Bu beklentiye 'Züğürdün tesellisi' gözüyle bakılabilir ama, geçmişe baktığımız zaman, böyle bir affın gerçekleşmesinin ihtimal dışı olmadığını anlarız. Zira, 10 Ocak 1967 tarihinde Prenses Margriet'in Pieter van Vollenhoven ile evlenmesinden sonra bir af çıkarılmıştı. Tam 49 yıl önce gerçekleşen o af, şimdiki modern çağa göre, 'Peri masallarında kalmış bir af gibi' görülebilir. Ama bence Hollanda devleti, burada vergi vermekte olan 'kaçak işçileri' af edecek bir yasa çıkarmalıdır artık.
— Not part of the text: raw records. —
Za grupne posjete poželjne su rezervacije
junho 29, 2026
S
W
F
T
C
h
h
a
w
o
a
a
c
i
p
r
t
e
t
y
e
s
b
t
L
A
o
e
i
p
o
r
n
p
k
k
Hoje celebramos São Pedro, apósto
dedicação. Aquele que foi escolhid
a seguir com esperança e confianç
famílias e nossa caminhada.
Bakın, Hollandalılar da karşılıklı saygı ve hoşgörüden (!) yanalarmış!!!
Yani 'af'tan yana.
Hollanda halkının 2016 yılıyla ilgili beklentisi konusunda yapılan ankette, karşılıklı saygı, hoşgörü ve sevginin ön plana çıktığı gözlenmiş. Yapılan bir araştırmada çoğunluk, başkalarına yönelik dileklerinde "sağlık ve mutluluğa" ilk sırada yer vermiş. Kendileriyle ilgili beklentiler için, "İnsanlara daha iyi ve daha saygılı davranılmalı" diyen halk, topluma yönelik dilekleri konusunda da "Hoşgörü, sevgi ve karşılıklı saygı" demiş. Yani Hollanda halkı da açıkça 'af' demiş. O halde biz de bu af furyasına katılalım ve herkesi 'af' edelim.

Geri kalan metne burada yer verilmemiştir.